YOUR TASK.
Reproduce the listing below line for line, leaving out the pictures.

+===+

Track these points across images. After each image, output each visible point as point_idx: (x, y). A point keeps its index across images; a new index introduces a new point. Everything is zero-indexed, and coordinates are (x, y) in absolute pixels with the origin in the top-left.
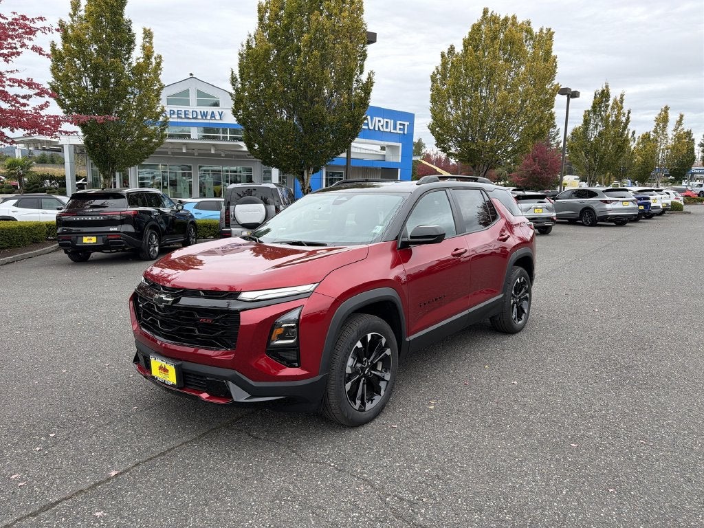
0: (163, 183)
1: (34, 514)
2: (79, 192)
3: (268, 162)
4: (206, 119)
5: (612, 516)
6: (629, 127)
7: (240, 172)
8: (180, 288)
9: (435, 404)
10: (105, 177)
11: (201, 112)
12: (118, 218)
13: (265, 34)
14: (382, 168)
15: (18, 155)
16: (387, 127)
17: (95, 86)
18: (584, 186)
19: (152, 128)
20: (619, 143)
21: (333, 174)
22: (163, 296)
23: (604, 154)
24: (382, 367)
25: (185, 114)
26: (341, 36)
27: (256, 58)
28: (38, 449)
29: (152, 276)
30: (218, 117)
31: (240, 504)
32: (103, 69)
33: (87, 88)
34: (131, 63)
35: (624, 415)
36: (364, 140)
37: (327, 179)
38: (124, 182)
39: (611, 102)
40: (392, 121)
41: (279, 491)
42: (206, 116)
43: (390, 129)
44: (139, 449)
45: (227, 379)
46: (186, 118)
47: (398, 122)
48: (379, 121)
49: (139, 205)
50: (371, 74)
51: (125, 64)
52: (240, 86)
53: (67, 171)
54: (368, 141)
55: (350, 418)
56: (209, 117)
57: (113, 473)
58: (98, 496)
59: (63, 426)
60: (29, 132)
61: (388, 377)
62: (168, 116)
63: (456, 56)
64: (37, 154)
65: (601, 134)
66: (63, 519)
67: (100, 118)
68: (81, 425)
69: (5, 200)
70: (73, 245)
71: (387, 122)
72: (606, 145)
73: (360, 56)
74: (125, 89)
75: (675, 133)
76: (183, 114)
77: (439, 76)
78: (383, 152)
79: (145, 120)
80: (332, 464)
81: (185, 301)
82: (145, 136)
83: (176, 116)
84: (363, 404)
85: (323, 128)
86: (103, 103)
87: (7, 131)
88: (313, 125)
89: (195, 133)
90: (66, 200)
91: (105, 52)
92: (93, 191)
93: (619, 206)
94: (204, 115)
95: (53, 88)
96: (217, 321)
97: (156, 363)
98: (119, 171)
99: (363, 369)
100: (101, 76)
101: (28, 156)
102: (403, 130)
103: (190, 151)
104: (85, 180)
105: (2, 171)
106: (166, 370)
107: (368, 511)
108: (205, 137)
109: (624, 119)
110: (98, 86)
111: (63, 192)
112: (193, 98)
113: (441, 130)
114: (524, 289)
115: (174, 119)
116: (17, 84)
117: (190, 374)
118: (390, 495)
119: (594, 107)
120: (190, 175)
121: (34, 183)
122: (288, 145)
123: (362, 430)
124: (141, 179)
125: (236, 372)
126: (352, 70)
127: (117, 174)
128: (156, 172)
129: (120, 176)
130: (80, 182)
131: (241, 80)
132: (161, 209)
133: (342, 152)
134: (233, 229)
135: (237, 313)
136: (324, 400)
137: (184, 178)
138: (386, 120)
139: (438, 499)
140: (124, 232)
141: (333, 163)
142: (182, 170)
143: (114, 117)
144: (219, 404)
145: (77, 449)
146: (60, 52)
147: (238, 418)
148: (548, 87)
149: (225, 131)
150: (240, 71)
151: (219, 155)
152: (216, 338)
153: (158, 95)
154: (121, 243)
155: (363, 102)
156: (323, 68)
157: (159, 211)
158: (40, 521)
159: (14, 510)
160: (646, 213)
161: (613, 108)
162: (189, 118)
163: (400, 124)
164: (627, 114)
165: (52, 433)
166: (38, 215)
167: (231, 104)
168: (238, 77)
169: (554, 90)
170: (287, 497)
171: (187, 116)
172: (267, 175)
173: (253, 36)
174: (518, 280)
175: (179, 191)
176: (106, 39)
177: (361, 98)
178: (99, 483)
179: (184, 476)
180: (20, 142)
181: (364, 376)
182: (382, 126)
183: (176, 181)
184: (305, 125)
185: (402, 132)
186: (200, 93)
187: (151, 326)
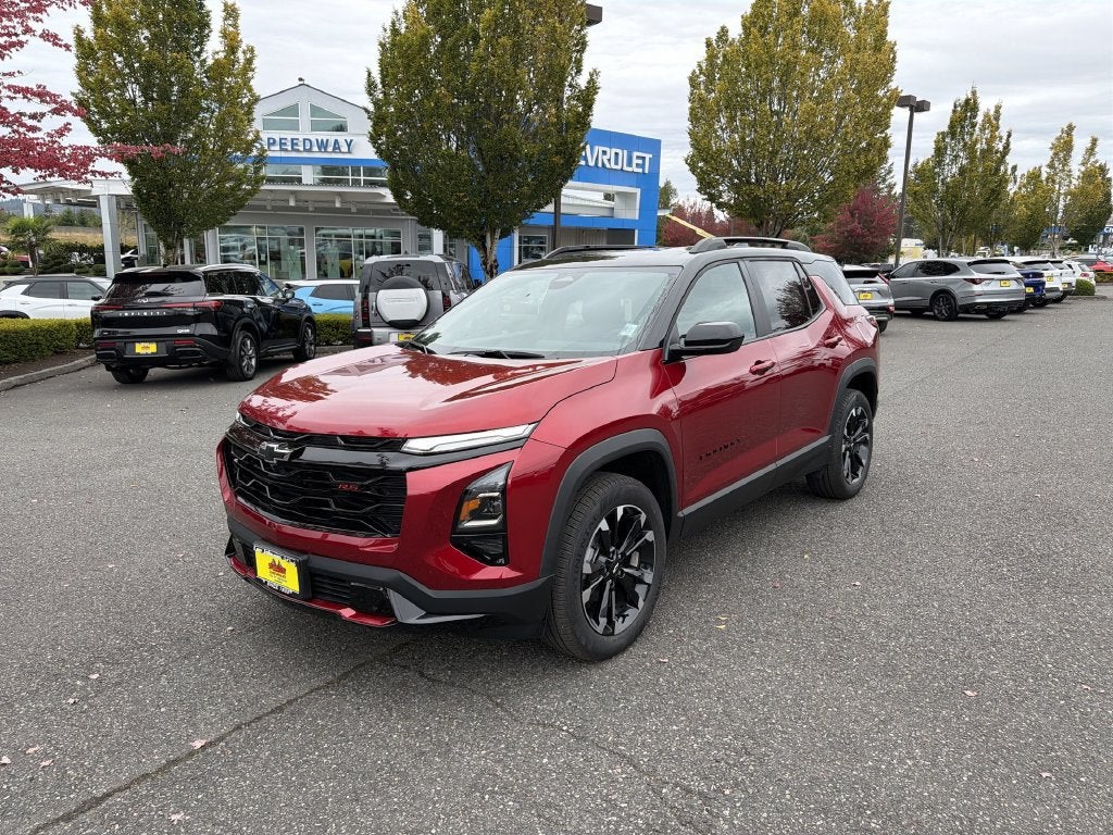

+===+

YOUR SOLUTION.
Track these points across images. After each image, output each visible point as point_idx: (x, y). A point keeps its index across images; a new index introduces a new point. Everything is zero-indexed, and coordinates are (x, y) in absolute pixels with the origin in the top-left.
0: (163, 183)
1: (34, 514)
2: (79, 192)
3: (268, 162)
4: (206, 119)
5: (612, 516)
6: (629, 127)
7: (240, 172)
8: (180, 288)
9: (435, 404)
10: (105, 177)
11: (201, 112)
12: (118, 218)
13: (265, 34)
14: (382, 168)
15: (18, 155)
16: (387, 127)
17: (95, 86)
18: (584, 186)
19: (152, 128)
20: (619, 143)
21: (333, 174)
22: (163, 296)
23: (604, 154)
24: (382, 367)
25: (185, 114)
26: (341, 36)
27: (256, 58)
28: (38, 449)
29: (152, 276)
30: (218, 117)
31: (240, 504)
32: (103, 69)
33: (87, 88)
34: (131, 63)
35: (624, 415)
36: (364, 140)
37: (327, 179)
38: (124, 182)
39: (611, 102)
40: (392, 121)
41: (279, 491)
42: (206, 116)
43: (390, 129)
44: (139, 449)
45: (227, 379)
46: (186, 118)
47: (398, 122)
48: (379, 121)
49: (139, 205)
50: (371, 74)
51: (125, 64)
52: (240, 86)
53: (67, 171)
54: (368, 141)
55: (350, 418)
56: (209, 117)
57: (113, 473)
58: (98, 496)
59: (63, 426)
60: (29, 132)
61: (388, 377)
62: (168, 116)
63: (456, 56)
64: (37, 154)
65: (601, 134)
66: (63, 519)
67: (100, 118)
68: (81, 425)
69: (5, 200)
70: (73, 245)
71: (387, 122)
72: (606, 145)
73: (360, 56)
74: (125, 89)
75: (675, 133)
76: (183, 114)
77: (439, 76)
78: (383, 152)
79: (145, 120)
80: (332, 464)
81: (185, 301)
82: (145, 136)
83: (176, 116)
84: (363, 404)
85: (323, 128)
86: (103, 103)
87: (7, 131)
88: (313, 125)
89: (195, 133)
90: (66, 200)
91: (105, 52)
92: (93, 191)
93: (619, 206)
94: (204, 115)
95: (53, 88)
96: (217, 321)
97: (156, 363)
98: (119, 171)
99: (363, 369)
100: (101, 76)
101: (28, 156)
102: (403, 130)
103: (190, 151)
104: (85, 180)
105: (2, 171)
106: (166, 370)
107: (368, 511)
108: (205, 137)
109: (624, 119)
110: (98, 86)
111: (63, 192)
112: (193, 98)
113: (441, 130)
114: (524, 289)
115: (174, 119)
116: (17, 84)
117: (190, 374)
118: (390, 495)
119: (594, 107)
120: (190, 175)
121: (34, 183)
122: (288, 145)
123: (362, 430)
124: (141, 179)
125: (236, 372)
126: (352, 70)
127: (117, 174)
128: (156, 172)
129: (120, 176)
130: (80, 182)
131: (241, 80)
132: (161, 209)
133: (342, 152)
134: (233, 229)
135: (237, 313)
136: (324, 400)
137: (184, 178)
138: (386, 120)
139: (438, 499)
140: (124, 232)
141: (333, 163)
142: (182, 170)
143: (114, 117)
144: (219, 404)
145: (77, 449)
146: (60, 52)
147: (238, 418)
148: (548, 87)
149: (225, 131)
150: (240, 71)
151: (219, 155)
152: (216, 338)
153: (158, 95)
154: (121, 243)
155: (363, 102)
156: (323, 68)
157: (159, 211)
158: (40, 521)
159: (14, 510)
160: (646, 213)
161: (613, 108)
162: (189, 118)
163: (400, 124)
164: (627, 114)
165: (52, 433)
166: (38, 215)
167: (231, 104)
168: (238, 77)
169: (554, 90)
170: (287, 497)
171: (187, 116)
172: (267, 175)
173: (253, 36)
174: (518, 280)
175: (179, 191)
176: (106, 39)
177: (361, 98)
178: (99, 483)
179: (184, 476)
180: (20, 142)
181: (364, 376)
182: (382, 126)
183: (176, 181)
184: (305, 125)
185: (402, 132)
186: (200, 93)
187: (151, 326)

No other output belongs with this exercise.